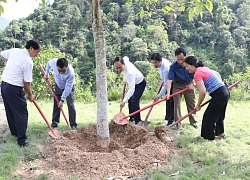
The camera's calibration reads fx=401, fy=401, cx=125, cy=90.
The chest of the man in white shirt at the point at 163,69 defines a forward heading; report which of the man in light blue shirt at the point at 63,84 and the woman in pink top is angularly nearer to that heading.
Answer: the man in light blue shirt

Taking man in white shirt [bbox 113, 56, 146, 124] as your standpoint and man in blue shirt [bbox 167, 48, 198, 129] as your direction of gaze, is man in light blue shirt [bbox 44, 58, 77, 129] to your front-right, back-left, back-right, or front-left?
back-right

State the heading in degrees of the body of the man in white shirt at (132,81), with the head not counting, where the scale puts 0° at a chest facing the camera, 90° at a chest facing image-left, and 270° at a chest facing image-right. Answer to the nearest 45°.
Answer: approximately 45°

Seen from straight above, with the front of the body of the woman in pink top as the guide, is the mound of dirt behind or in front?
in front

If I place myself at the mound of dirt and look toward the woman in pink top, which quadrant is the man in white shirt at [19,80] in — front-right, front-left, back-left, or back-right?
back-left

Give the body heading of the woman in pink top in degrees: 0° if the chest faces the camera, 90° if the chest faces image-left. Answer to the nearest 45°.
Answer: approximately 90°

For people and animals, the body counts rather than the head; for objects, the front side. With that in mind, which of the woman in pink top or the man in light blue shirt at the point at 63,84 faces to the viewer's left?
the woman in pink top

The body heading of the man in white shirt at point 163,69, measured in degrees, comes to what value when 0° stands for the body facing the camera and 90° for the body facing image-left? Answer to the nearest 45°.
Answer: approximately 45°

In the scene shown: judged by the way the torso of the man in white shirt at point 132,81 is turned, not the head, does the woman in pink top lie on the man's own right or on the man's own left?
on the man's own left
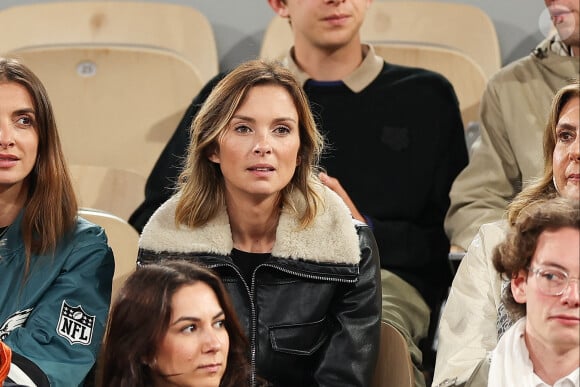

##############################

__OBJECTIF DE LA TÂCHE__: Transforme toutes les lignes ci-dessus en liste numérotée, sans les lignes vides. N'inclus pas les images dans ta réponse.

__ESPACE DE RÉPONSE__:
1. The camera's calibration reads fx=401, fy=401, cx=125, cy=90.
2. The chest of the man in white shirt at the point at 163,69 defines a forward heading; report which of the man in light blue shirt at the point at 63,84 and the woman in pink top is angularly nearer to that heading.
3. Answer: the man in light blue shirt
4. Taking man in white shirt [bbox 113, 56, 146, 124] as your standpoint and man in blue shirt [bbox 167, 48, 198, 129] as your direction of gaze, is man in light blue shirt [bbox 44, 58, 77, 129] to your front-right, back-left, back-right, or front-left?
5. back-right
6. State the heading in degrees of the body of the man in white shirt at (132,81), with the head not counting, where the scale puts 0° at a chest facing the camera, 90° at a chest facing image-left, and 270° at a chest facing image-right. Answer to the nearest 45°.
7. Answer: approximately 45°
8. Seen from straight above, with the front of the body of the woman in pink top as the guide, is the mound of dirt behind or in front?
9. in front
10. If I place myself at the mound of dirt and look toward the woman in pink top, which quadrant is the man in white shirt at [19,80] in — front-right, front-left, back-left, or back-right?
11. back-left
12. Give the body heading of the woman in pink top in degrees: 0° if the chest faces the camera, 90° if the chest faces image-left. Answer to the nearest 45°.
13. Answer: approximately 90°
14. For people and animals, the body counts rather than the head; for objects, the front side. With that in mind, which of the woman in pink top or the man in light blue shirt at the point at 63,84 faces to the viewer's left?
15. the woman in pink top
16. The body heading of the man in white shirt at point 163,69, measured in degrees, comes to what value when 0° stands for the body facing the camera and 90° for the body facing image-left? Answer to the nearest 45°.
17. Answer: approximately 45°
18. In the scene shown: judged by the way the torso of the man in white shirt at point 132,81 is turned, not the head, does the woman in pink top lie on the man's own right or on the man's own left?
19. on the man's own left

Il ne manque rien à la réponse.